Combat psychologique intense entre 3 personnalités hors du commun, Foxcatcher n'est pas un film sportif. Loin de là. La lutte, ici, n'est que le prétexte, le théâtre d'un jeu plus viscéral et malsain qu'un simple sport ne le sera jamais.
Inspiré de faits réels, cette histoire relate la façon dont l'emprise d'un homme sur un autre peut entraîner des effets insoupçonnés. John Du Pont (Steve Carrell), riche héritier, veut concrétiser sa passion pour la lutte en ouvrant un centre d'entraînement qui, il l'espère, attirera les plus grands lutteurs du pays. Il invite Mark Schultz(Channing Tatum), récent médaillé d'or, à rejoindre son équipe en échange de quoi il sera nourri, logé, et blanchi. Schultz, qui regrette tous les jours que son sport ne soit pas plus reconnu par les USA, accepte sans broncher. Au contraire de son frère et entraîneur, Dave Schultz(Mark Ruffalo), qui préfère décliner l'invitation pour s'occuper de sa famille. S'en suit un véritable drame psychologique entre les trois personnages, arbitré par l'ombre toujours menaçante de la mère de Du Pont.

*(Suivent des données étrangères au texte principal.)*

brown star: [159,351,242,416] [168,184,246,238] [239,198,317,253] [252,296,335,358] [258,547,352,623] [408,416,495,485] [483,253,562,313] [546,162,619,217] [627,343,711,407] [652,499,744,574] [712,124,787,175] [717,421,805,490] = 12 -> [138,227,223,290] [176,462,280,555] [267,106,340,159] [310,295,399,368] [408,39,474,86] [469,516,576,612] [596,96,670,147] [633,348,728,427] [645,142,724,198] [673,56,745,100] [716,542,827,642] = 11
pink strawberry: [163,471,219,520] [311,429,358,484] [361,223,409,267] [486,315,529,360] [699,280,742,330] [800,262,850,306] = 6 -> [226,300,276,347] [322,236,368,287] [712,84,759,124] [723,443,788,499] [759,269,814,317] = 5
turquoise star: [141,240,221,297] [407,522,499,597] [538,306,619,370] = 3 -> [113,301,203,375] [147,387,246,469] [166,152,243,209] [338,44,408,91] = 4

Miller parvient à tirer le meilleur de cette histoire qui aurait facilement pu tomber dans l'anecdotique. Non, ça n'est pas simplement un milliardaire excentrique et démentiel. Mark n'est pas non plus une simple victime, pas plus que son frère n'est exempt de reproche. Il fallait aller plus loin. Ne pas se contenter de raconter l'histoire qui a mené au drame final. Plutôt évoquer les personnages, leurs craintes et obsessions, leurs rancoeurs passées et présentes qui ont pu jouer au moment cruciaux. Plutôt s'attarder sur leurs échanges, potentiellement très significatifs. Pourquoi Du Pont dépense-t-il tant d'énergie à promouvoir un sport qu'il connaît finalement à peine? Pourquoi Mark Schultz est-il si seul et renfermé? Pourquoi Dave, pourtant définitif dans son refus initial, finit-il par accepter la proposition de Du Pont? Et quelle est cette mère à la robe rouge qu'on voit à peine mais qui n'en est pas moins omniprésente?
A travers une direction artistique époustouflante de naturel, qui repose aussi, il faut le dire, sur des acteurs extrêmement talentueux (mention spéciale à Steve Carrell, bluffant), Bennett Miller insuffle de la puissance aux dialogues. Ces derniers sont brefs, entrecoupés de nombreux silences significatifs, filmés sans fioritures, dans une mise en scène élaguée, purifiée, allant droit à l'essence même des relations humaines. Certaines scènes sont fortes et restent à l'esprit des jours après le visionnage (je pense particulièrement à celle où la mère vient enfin voir ce que son fils prétend avoir accompli - d'une violence psychologique inouïe). Tout est dans l'évocation, jamais la démonstration
(la relation homosexuelle entre Mark et John? Certainement, mais elle ne méritait pas plus que ces 2-3 minutes - l'essentiel est ailleurs ici)
Ce qui pêche, c'est le rythme et le montage. Même si certaines scènes méritaient des plans-séquences, le film aurait peut-être gagné à en réduire d'autres, et même à en supprimer. Car il est difficile de tenir la longueur du film. N'allez surtout pas le voir si vous n'êtes pas assez en forme pour rester hyper concentré pendant 2h: votre attention sera mise à rude épreuve, et plus d'une fois. C'est le revers d'un film à portraits, et sans véritable récit. Mais je pense que c'est également le signe d'un montage trop évasif.
A l'heure où j'écris cette critique, plusieurs jours après le visionnage, j'ai encore à l'esprit quelques plans du film, ainsi que l'atmosphère général qui s'en dégage. Foxcatcher est un film à la puissance évocatrice ébouriffante.